[Opening RECORDS SHOWN section]

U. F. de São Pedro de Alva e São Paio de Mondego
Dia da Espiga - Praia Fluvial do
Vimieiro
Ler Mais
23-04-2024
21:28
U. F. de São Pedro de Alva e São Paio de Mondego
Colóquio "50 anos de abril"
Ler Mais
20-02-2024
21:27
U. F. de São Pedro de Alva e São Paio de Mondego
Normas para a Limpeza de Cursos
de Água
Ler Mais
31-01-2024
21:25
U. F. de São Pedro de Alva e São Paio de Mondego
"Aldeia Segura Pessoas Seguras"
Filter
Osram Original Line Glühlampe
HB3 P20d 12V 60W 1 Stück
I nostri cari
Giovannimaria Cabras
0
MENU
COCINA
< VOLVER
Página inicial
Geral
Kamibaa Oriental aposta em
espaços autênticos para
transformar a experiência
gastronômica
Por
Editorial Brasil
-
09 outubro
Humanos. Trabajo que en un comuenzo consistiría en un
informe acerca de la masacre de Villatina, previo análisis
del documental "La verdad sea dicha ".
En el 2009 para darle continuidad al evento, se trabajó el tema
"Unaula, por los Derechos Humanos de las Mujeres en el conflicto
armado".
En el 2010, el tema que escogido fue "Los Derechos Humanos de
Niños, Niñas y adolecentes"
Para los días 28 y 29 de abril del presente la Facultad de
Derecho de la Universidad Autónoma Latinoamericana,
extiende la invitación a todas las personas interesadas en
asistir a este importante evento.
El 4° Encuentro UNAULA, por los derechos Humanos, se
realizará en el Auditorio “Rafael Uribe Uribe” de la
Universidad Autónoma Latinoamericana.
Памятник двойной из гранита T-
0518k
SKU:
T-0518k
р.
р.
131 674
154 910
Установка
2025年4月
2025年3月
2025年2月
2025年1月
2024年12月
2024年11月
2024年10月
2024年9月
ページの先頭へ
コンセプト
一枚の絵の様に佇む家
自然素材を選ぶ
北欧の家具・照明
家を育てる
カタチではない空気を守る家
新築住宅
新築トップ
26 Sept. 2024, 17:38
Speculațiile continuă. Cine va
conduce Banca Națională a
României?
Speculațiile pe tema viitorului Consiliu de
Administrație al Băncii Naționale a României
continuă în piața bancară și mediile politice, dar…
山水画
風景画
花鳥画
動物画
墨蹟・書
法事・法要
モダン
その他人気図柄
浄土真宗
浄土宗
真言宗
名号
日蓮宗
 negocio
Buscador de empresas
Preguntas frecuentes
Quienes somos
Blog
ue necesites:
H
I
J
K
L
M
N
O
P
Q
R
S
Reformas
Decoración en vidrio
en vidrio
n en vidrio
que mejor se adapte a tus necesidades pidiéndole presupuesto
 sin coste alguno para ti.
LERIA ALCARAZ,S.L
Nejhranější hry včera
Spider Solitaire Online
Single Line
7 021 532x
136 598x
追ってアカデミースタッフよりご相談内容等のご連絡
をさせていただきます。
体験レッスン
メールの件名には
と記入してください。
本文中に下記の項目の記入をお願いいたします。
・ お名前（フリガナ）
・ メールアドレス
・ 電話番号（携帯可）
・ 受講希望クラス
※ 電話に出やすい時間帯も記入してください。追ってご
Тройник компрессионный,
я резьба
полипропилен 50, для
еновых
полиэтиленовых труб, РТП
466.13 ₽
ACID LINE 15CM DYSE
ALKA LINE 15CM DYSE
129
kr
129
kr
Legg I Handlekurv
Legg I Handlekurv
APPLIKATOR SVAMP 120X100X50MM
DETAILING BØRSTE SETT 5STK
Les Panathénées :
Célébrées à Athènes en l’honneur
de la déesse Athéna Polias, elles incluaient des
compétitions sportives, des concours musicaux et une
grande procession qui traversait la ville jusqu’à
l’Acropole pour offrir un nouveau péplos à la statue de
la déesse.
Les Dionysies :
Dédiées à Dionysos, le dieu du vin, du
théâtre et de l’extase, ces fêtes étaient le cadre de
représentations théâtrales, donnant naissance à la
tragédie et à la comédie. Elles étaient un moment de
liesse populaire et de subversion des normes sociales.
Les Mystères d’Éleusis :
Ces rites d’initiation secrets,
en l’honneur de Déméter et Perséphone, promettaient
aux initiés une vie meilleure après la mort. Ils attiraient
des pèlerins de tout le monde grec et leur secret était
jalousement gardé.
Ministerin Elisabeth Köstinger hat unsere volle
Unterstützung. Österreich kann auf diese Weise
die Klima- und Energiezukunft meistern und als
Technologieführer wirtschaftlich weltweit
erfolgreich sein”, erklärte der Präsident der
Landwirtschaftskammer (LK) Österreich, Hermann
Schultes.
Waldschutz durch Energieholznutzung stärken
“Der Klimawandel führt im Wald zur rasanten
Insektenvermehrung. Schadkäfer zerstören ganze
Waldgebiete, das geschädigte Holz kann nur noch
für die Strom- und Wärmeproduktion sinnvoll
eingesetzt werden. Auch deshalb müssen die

[Closing RECORDS SHOWN section]

▶ **WHAT YOU SHOULD DO**
Output every line of the records above unchanged, character for character, in the same order.

▶ **WRITTEN ANSWER**
U. F. de São Pedro de Alva e São Paio de Mondego
Dia da Espiga - Praia Fluvial do
Vimieiro
Ler Mais
23-04-2024
21:28
U. F. de São Pedro de Alva e São Paio de Mondego
Colóquio "50 anos de abril"
Ler Mais
20-02-2024
21:27
U. F. de São Pedro de Alva e São Paio de Mondego
Normas para a Limpeza de Cursos
de Água
Ler Mais
31-01-2024
21:25
U. F. de São Pedro de Alva e São Paio de Mondego
"Aldeia Segura Pessoas Seguras"
Filter
Osram Original Line Glühlampe
HB3 P20d 12V 60W 1 Stück
I nostri cari
Giovannimaria Cabras
0
MENU
COCINA
< VOLVER
Página inicial
Geral
Kamibaa Oriental aposta em
espaços autênticos para
transformar a experiência
gastronômica
Por
Editorial Brasil
-
09 outubro
Humanos. Trabajo que en un comuenzo consistiría en un
informe acerca de la masacre de Villatina, previo análisis
del documental "La verdad sea dicha ".
En el 2009 para darle continuidad al evento, se trabajó el tema
"Unaula, por los Derechos Humanos de las Mujeres en el conflicto
armado".
En el 2010, el tema que escogido fue "Los Derechos Humanos de
Niños, Niñas y adolecentes"
Para los días 28 y 29 de abril del presente la Facultad de
Derecho de la Universidad Autónoma Latinoamericana,
extiende la invitación a todas las personas interesadas en
asistir a este importante evento.
El 4° Encuentro UNAULA, por los derechos Humanos, se
realizará en el Auditorio “Rafael Uribe Uribe” de la
Universidad Autónoma Latinoamericana.
Памятник двойной из гранита T-
0518k
SKU:
T-0518k
р.
р.
131 674
154 910
Установка
2025年4月
2025年3月
2025年2月
2025年1月
2024年12月
2024年11月
2024年10月
2024年9月
ページの先頭へ
コンセプト
一枚の絵の様に佇む家
自然素材を選ぶ
北欧の家具・照明
家を育てる
カタチではない空気を守る家
新築住宅
新築トップ
26 Sept. 2024, 17:38
Speculațiile continuă. Cine va
conduce Banca Națională a
României?
Speculațiile pe tema viitorului Consiliu de
Administrație al Băncii Naționale a României
continuă în piața bancară și mediile politice, dar…
山水画
風景画
花鳥画
動物画
墨蹟・書
法事・法要
モダン
その他人気図柄
浄土真宗
浄土宗
真言宗
名号
日蓮宗
 negocio
Buscador de empresas
Preguntas frecuentes
Quienes somos
Blog
ue necesites:
H
I
J
K
L
M
N
O
P
Q
R
S
Reformas
Decoración en vidrio
en vidrio
n en vidrio
que mejor se adapte a tus necesidades pidiéndole presupuesto
 sin coste alguno para ti.
LERIA ALCARAZ,S.L
Nejhranější hry včera
Spider Solitaire Online
Single Line
7 021 532x
136 598x
追ってアカデミースタッフよりご相談内容等のご連絡
をさせていただきます。
体験レッスン
メールの件名には
と記入してください。
本文中に下記の項目の記入をお願いいたします。
・ お名前（フリガナ）
・ メールアドレス
・ 電話番号（携帯可）
・ 受講希望クラス
※ 電話に出やすい時間帯も記入してください。追ってご
Тройник компрессионный,
я резьба
полипропилен 50, для
еновых
полиэтиленовых труб, РТП
466.13 ₽
ACID LINE 15CM DYSE
ALKA LINE 15CM DYSE
129
kr
129
kr
Legg I Handlekurv
Legg I Handlekurv
APPLIKATOR SVAMP 120X100X50MM
DETAILING BØRSTE SETT 5STK
Les Panathénées :
Célébrées à Athènes en l’honneur
de la déesse Athéna Polias, elles incluaient des
compétitions sportives, des concours musicaux et une
grande procession qui traversait la ville jusqu’à
l’Acropole pour offrir un nouveau péplos à la statue de
la déesse.
Les Dionysies :
Dédiées à Dionysos, le dieu du vin, du
théâtre et de l’extase, ces fêtes étaient le cadre de
représentations théâtrales, donnant naissance à la
tragédie et à la comédie. Elles étaient un moment de
liesse populaire et de subversion des normes sociales.
Les Mystères d’Éleusis :
Ces rites d’initiation secrets,
en l’honneur de Déméter et Perséphone, promettaient
aux initiés une vie meilleure après la mort. Ils attiraient
des pèlerins de tout le monde grec et leur secret était
jalousement gardé.
Ministerin Elisabeth Köstinger hat unsere volle
Unterstützung. Österreich kann auf diese Weise
die Klima- und Energiezukunft meistern und als
Technologieführer wirtschaftlich weltweit
erfolgreich sein”, erklärte der Präsident der
Landwirtschaftskammer (LK) Österreich, Hermann
Schultes.
Waldschutz durch Energieholznutzung stärken
“Der Klimawandel führt im Wald zur rasanten
Insektenvermehrung. Schadkäfer zerstören ganze
Waldgebiete, das geschädigte Holz kann nur noch
für die Strom- und Wärmeproduktion sinnvoll
eingesetzt werden. Auch deshalb müssen die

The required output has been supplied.